DATASET RECORDS:

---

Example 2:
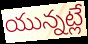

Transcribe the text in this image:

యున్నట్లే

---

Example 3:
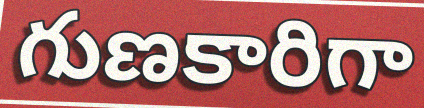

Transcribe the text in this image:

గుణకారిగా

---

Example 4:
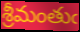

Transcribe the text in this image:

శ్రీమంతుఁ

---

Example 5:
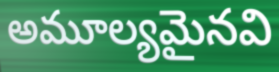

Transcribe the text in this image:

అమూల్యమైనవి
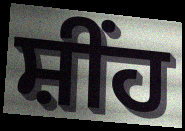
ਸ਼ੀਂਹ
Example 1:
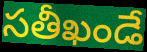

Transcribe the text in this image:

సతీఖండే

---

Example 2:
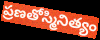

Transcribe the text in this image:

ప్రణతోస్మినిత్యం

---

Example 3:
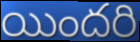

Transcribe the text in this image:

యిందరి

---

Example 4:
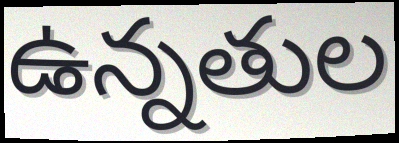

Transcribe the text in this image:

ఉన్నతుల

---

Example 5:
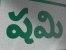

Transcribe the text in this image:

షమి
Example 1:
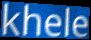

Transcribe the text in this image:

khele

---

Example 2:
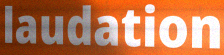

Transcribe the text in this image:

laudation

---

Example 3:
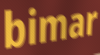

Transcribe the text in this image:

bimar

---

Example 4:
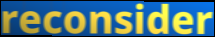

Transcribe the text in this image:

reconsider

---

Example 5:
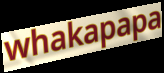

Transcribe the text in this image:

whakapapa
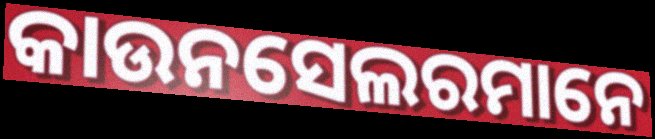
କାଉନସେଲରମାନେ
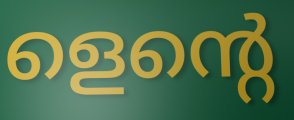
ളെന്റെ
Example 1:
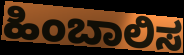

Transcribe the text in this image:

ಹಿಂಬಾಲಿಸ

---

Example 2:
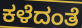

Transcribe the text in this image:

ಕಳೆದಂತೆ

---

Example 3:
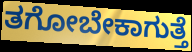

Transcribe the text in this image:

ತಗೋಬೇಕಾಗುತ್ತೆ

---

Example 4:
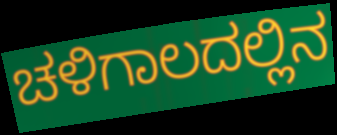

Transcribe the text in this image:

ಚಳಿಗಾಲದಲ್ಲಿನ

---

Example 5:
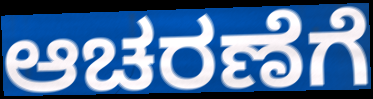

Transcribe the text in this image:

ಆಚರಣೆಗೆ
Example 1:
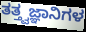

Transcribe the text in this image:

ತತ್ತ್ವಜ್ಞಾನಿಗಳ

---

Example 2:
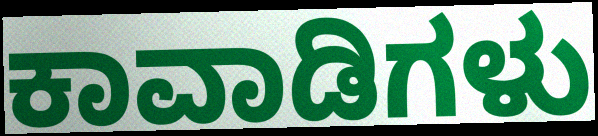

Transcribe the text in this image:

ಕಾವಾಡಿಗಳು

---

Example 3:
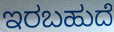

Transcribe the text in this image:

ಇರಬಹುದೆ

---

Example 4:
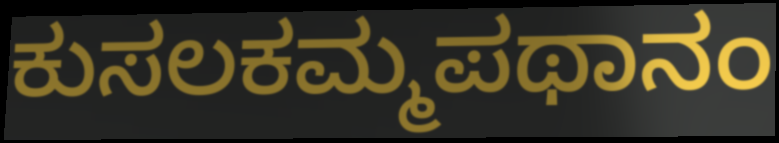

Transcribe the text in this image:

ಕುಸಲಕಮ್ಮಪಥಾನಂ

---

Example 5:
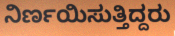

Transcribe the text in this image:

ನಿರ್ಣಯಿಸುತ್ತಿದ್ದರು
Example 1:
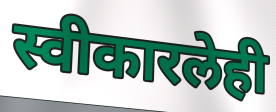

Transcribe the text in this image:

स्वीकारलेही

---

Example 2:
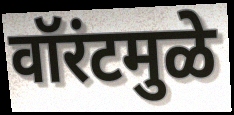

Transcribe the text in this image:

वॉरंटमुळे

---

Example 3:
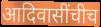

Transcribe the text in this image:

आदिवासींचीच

TASK TO CARRY OUT: The pictures should not be reproduced; quote all of the other material exactly.

ANSWER TO THE EXERCISE:
---

Example 2:

Transcribe the text in this image:

యున్నట్లే

---

Example 3:

Transcribe the text in this image:

గుణకారిగా

---

Example 4:

Transcribe the text in this image:

శ్రీమంతుఁ

---

Example 5:

Transcribe the text in this image:

అమూల్యమైనవి
ਸ਼ੀਂਹ
Example 1:

Transcribe the text in this image:

సతీఖండే

---

Example 2:

Transcribe the text in this image:

ప్రణతోస్మినిత్యం

---

Example 3:

Transcribe the text in this image:

యిందరి

---

Example 4:

Transcribe the text in this image:

ఉన్నతుల

---

Example 5:

Transcribe the text in this image:

షమి
Example 1:

Transcribe the text in this image:

khele

---

Example 2:

Transcribe the text in this image:

laudation

---

Example 3:

Transcribe the text in this image:

bimar

---

Example 4:

Transcribe the text in this image:

reconsider

---

Example 5:

Transcribe the text in this image:

whakapapa
କାଉନସେଲରମାନେ
ളെന്റെ
Example 1:

Transcribe the text in this image:

ಹಿಂಬಾಲಿಸ

---

Example 2:

Transcribe the text in this image:

ಕಳೆದಂತೆ

---

Example 3:

Transcribe the text in this image:

ತಗೋಬೇಕಾಗುತ್ತೆ

---

Example 4:

Transcribe the text in this image:

ಚಳಿಗಾಲದಲ್ಲಿನ

---

Example 5:

Transcribe the text in this image:

ಆಚರಣೆಗೆ
Example 1:

Transcribe the text in this image:

ತತ್ತ್ವಜ್ಞಾನಿಗಳ

---

Example 2:

Transcribe the text in this image:

ಕಾವಾಡಿಗಳು

---

Example 3:

Transcribe the text in this image:

ಇರಬಹುದೆ

---

Example 4:

Transcribe the text in this image:

ಕುಸಲಕಮ್ಮಪಥಾನಂ

---

Example 5:

Transcribe the text in this image:

ನಿರ್ಣಯಿಸುತ್ತಿದ್ದರು
Example 1:

Transcribe the text in this image:

स्वीकारलेही

---

Example 2:

Transcribe the text in this image:

वॉरंटमुळे

---

Example 3:

Transcribe the text in this image:

आदिवासींचीच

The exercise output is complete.